Material provided.
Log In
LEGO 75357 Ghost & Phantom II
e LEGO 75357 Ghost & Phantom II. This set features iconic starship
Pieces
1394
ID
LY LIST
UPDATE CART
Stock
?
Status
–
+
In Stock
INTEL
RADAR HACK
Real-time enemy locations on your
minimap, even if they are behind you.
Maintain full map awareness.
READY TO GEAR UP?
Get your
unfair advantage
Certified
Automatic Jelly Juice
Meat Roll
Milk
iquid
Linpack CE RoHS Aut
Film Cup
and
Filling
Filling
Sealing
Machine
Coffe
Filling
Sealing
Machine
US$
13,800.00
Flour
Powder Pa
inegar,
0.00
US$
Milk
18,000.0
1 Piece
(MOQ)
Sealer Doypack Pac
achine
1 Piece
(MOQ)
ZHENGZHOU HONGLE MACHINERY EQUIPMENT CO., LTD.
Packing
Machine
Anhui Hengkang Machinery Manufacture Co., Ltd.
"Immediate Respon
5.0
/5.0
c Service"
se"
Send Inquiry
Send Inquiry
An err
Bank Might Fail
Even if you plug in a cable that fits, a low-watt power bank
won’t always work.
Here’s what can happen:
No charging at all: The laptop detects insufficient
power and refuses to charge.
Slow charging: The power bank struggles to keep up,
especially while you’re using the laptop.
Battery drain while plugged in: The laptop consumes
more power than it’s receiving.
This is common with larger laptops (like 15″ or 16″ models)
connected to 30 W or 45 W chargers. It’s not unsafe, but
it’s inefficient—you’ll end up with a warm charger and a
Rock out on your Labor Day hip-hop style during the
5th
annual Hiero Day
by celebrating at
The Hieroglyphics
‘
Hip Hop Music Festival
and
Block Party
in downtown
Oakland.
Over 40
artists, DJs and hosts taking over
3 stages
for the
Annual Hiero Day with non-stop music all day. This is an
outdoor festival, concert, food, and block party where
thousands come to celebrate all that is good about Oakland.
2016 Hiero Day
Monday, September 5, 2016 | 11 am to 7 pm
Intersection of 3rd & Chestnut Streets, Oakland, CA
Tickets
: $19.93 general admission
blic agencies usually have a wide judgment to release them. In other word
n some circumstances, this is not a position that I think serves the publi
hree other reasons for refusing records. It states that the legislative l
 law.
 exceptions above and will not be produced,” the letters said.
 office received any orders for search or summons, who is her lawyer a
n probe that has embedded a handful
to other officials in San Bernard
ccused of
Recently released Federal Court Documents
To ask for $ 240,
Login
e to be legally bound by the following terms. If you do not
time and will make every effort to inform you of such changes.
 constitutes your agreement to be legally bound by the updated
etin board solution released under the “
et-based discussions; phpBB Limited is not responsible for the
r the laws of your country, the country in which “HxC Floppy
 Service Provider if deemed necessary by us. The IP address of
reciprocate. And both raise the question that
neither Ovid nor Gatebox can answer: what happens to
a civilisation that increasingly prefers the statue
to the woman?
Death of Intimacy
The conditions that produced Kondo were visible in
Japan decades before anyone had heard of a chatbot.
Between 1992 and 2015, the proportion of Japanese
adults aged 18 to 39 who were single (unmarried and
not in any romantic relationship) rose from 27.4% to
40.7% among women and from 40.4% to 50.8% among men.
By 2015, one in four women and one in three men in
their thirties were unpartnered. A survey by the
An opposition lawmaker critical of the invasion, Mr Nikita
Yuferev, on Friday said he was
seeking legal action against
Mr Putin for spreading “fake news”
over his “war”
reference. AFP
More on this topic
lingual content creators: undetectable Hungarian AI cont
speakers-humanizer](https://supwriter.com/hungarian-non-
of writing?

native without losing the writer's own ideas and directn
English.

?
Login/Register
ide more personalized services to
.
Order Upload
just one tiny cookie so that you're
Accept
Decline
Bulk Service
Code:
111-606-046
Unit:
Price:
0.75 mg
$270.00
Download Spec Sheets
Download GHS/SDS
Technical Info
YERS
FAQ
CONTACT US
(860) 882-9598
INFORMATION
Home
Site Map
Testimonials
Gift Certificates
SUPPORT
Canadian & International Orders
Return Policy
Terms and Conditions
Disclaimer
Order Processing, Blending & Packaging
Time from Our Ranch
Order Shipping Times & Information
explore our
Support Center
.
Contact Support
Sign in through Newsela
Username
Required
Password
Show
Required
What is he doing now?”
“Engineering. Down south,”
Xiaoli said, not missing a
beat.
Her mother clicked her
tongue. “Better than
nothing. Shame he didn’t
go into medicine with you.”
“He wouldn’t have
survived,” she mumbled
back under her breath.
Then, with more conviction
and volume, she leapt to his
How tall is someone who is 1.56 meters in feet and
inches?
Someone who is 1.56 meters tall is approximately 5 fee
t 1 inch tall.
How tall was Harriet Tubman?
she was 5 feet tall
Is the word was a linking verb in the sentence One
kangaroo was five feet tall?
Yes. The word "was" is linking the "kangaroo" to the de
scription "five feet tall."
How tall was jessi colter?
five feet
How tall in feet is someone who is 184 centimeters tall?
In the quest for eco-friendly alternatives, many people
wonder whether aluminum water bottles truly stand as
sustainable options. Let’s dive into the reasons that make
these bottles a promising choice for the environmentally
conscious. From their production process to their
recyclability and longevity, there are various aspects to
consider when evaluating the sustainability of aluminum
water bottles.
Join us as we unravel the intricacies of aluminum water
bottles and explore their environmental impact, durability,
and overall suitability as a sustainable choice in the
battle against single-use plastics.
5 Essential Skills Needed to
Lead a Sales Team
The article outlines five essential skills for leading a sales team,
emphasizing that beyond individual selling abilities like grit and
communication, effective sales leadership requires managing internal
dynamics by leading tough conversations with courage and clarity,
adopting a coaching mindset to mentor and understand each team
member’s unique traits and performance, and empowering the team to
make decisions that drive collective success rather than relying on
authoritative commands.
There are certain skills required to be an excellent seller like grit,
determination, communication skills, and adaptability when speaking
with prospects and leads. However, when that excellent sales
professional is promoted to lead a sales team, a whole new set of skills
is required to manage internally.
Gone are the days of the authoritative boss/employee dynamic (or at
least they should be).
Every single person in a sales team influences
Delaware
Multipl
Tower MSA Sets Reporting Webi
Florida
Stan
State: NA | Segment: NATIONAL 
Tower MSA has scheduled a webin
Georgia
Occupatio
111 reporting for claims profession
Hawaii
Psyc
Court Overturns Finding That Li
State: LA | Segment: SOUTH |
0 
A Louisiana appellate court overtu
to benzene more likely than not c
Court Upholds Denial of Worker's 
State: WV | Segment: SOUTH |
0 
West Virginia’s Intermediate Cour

Job item.
Transcribe, exactly and without additions, the lines of the records above, beginning with the line that contains "native without losing" and ending with the line that contains "battle against single-use plastics.", both included.

Task result.
native without losing the writer's own ideas and directn
English.

?
Login/Register
ide more personalized services to
.
Order Upload
just one tiny cookie so that you're
Accept
Decline
Bulk Service
Code:
111-606-046
Unit:
Price:
0.75 mg
$270.00
Download Spec Sheets
Download GHS/SDS
Technical Info
YERS
FAQ
CONTACT US
(860) 882-9598
INFORMATION
Home
Site Map
Testimonials
Gift Certificates
SUPPORT
Canadian & International Orders
Return Policy
Terms and Conditions
Disclaimer
Order Processing, Blending & Packaging
Time from Our Ranch
Order Shipping Times & Information
explore our
Support Center
.
Contact Support
Sign in through Newsela
Username
Required
Password
Show
Required
What is he doing now?”
“Engineering. Down south,”
Xiaoli said, not missing a
beat.
Her mother clicked her
tongue. “Better than
nothing. Shame he didn’t
go into medicine with you.”
“He wouldn’t have
survived,” she mumbled
back under her breath.
Then, with more conviction
and volume, she leapt to his
How tall is someone who is 1.56 meters in feet and
inches?
Someone who is 1.56 meters tall is approximately 5 fee
t 1 inch tall.
How tall was Harriet Tubman?
she was 5 feet tall
Is the word was a linking verb in the sentence One
kangaroo was five feet tall?
Yes. The word "was" is linking the "kangaroo" to the de
scription "five feet tall."
How tall was jessi colter?
five feet
How tall in feet is someone who is 184 centimeters tall?
In the quest for eco-friendly alternatives, many people
wonder whether aluminum water bottles truly stand as
sustainable options. Let’s dive into the reasons that make
these bottles a promising choice for the environmentally
conscious. From their production process to their
recyclability and longevity, there are various aspects to
consider when evaluating the sustainability of aluminum
water bottles.
Join us as we unravel the intricacies of aluminum water
bottles and explore their environmental impact, durability,
and overall suitability as a sustainable choice in the
battle against single-use plastics.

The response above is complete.